‘Moral Retards’ and Academic Freedom
June 3, 2005
by David French
Inside Higher Ed
has an interesting article
regarding CUNY Brooklyn professor and administrator (he is chairman of the sociology department) Timothy Shortell. Shortell, as many may know, has started the clock running on his 15 minutes of fame in our academic freedom wars with a controversial essay regarding people of religious faith. Inside Higher Ed
sets the stage:
The essay, “Religion & Morality: A Contradiction Explained,” critiqued the role of religion. “Modern religion is a fundamental belief in magic,” he wrote. The essay also argued that religion had numerous negative consequences.
Of religions, he wrote: “They persist today because they are so effective at constructing group identities and at setting up conflict between the in- and out-groups. For all religions, there is an ‘us’ and a ‘them.’ All the ritual and the fellowship associated with religious practice is just a means of continually emphasizing group boundaries.”
The essay also compared religious people to children. “It is no wonder, then, that those who are religious are incapable of moral action, just as children are.
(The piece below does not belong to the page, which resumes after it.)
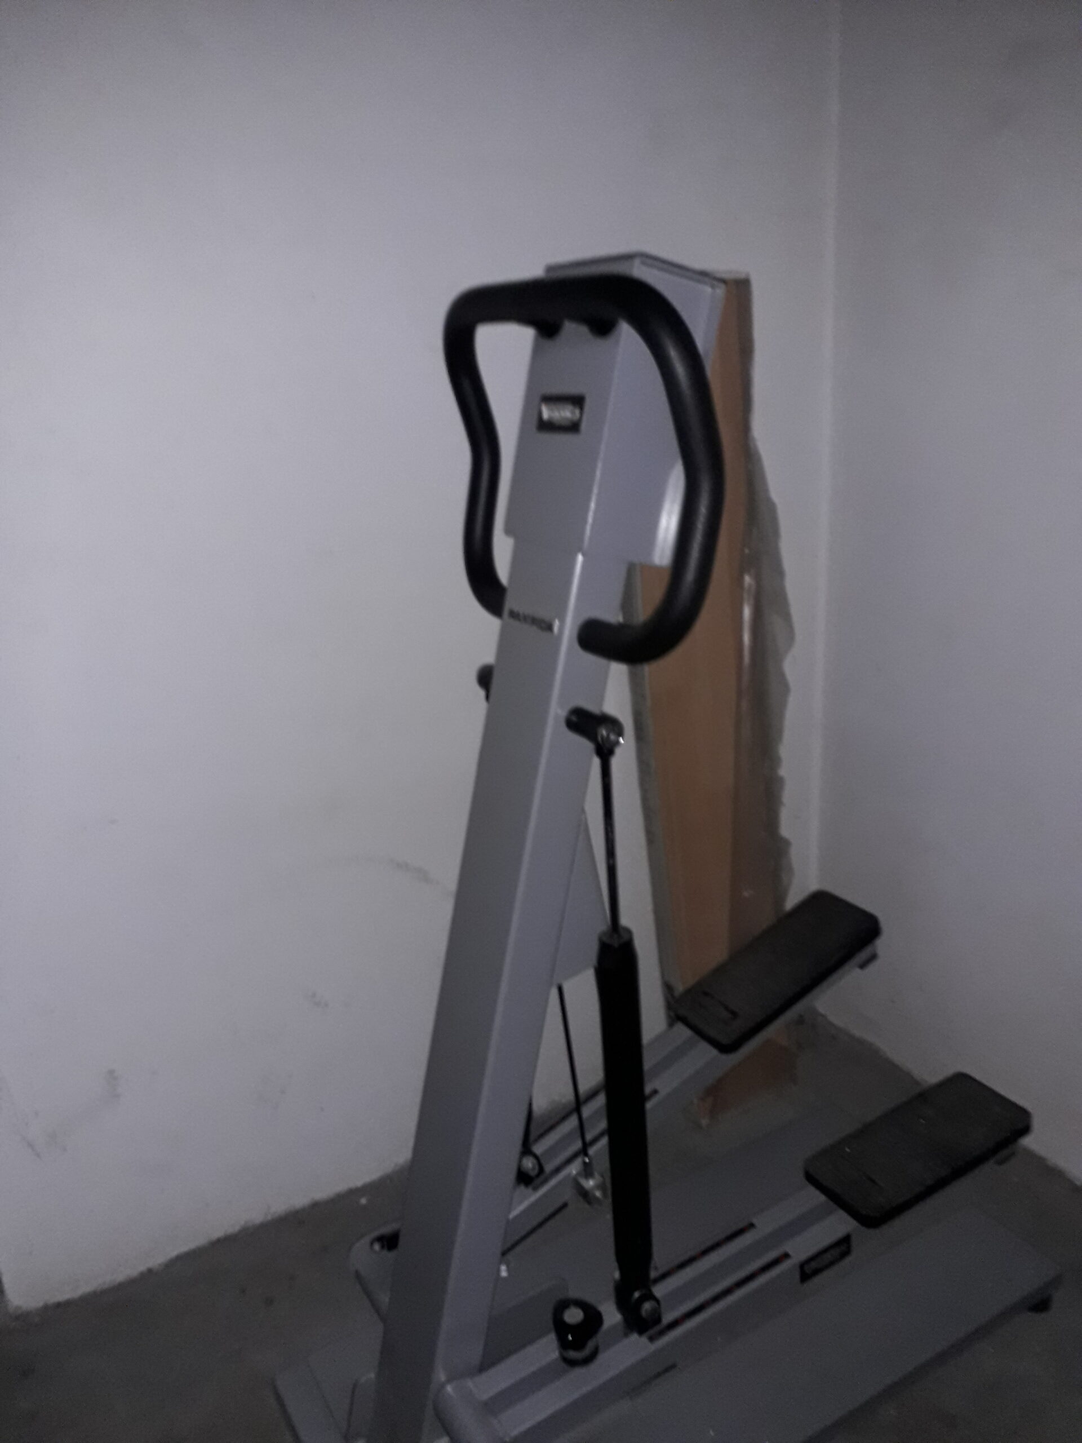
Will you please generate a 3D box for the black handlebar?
[{"bbox_3d":[0.014,-0.256,1.127,0.090,0.345,0.461,-12,20,-26],"label":"black handlebar"}]

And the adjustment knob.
[{"bbox_3d":[0.040,0.675,1.244,0.050,0.052,0.050,-12,20,-26],"label":"adjustment knob"}]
To be moral requires that one accept full responsibility for one’s self.... Morality is a basis for making choices, in the context of a particular political economy.”
And in the paragraph with the “moral retards” quotation, he argued as follows: “On a personal level, religiosity is merely annoying—like bad taste. This immaturity represents a significant social problem, however, because religious adherents fail to recognize their limitations. So, in the name of their faith, these moral retards are running around pointing fingers and doing real harm to others. One only has to read the newspaper to see the results of their handiwork. They discriminate, exclude and belittle. They make a virtue of closed-mindedness and virulent ignorance. They are an ugly, violent lot.”
In response to the current controversy, Shortell argues that his statements are “fundamentally an academic freedom issue.” In other words, his essay is expression that is not only constitutionally protected but also fits within traditional definitions of academic freedom—and cannot be used as grounds for any kind of discipline.
Well—yes and no. There is a difference between the academic freedom of a professor and the academic freedom of a department chair. As Eugene Volokh noted in his excellent early analysis
of the Churchill case:
The chairmanship of a department is an administrative post; while a professor’s job is to publish his own work and his own views, the chair’s job is to advance the academic mission of the university. (Teaching is a separate and complicated matter, but as best I can tell none of Churchill's offensive statements were made in class.) See Jeffries v. Harleston (2nd Cir. 1995)
, which sensibly draws this distinction.
If the University concludes that keeping a person such as this as the administrative face of the department will cast the department and the university into disrepute, it can properly remove him as chair, while retaining his right to say whatever incendiary things he likes as professor. And of course I’d say the same as to department chairs who said things I liked: A university should have fairly broad authority to strip them of their chairmanship, though not of their posts.
In the Shortell case, Brooklyn College has the authority to strip Shortell of his chairmanship, and such an action would not violate the constitution nor would it violate traditional conceptions of academic freedom. There is an additional important element to this case. Shortell—as department chair—presumably plays a prominent role in hiring, retaining, and promoting employees. Every relevant federal, state, or local employment discrimination statute prevents discrimination on the basis of religion. A department chair who is “on the record” disparaging religious individuals as “children” and “moral retards” is an enormous liability risk. Such comments provide even a semi-competent trial attorney with what we called in my trial attorney days a “lay-down hand” when it comes to providing evidence of discrimination. If a qualified religious individual is denied employment in Shortell’s department (or is denied a promotion), then the question is not whether Brooklyn will be forced to take out (the taxpayers’) checkbook but how many zeros it will attach at the end of the number.
Imagine if a department chair were on the record publicly ridiculing African Americans, or Latinos, or Asians, or Native Americans, or any other ethnic group as a class; would any employer in his or her right mind give that person supervisory authority over members of the ridiculed class? While many people can debate the moral differences of racial, religious, or gender disparagement, what cannot be argued is that these different groups enjoy the same level of protection under employment discrimination law.
If Brooklyn keeps Shortell as department chair, and if Shortell later acts in a concrete way against any religious individual, then Brooklyn will have no one to blame but itself for the resulting legal judgment.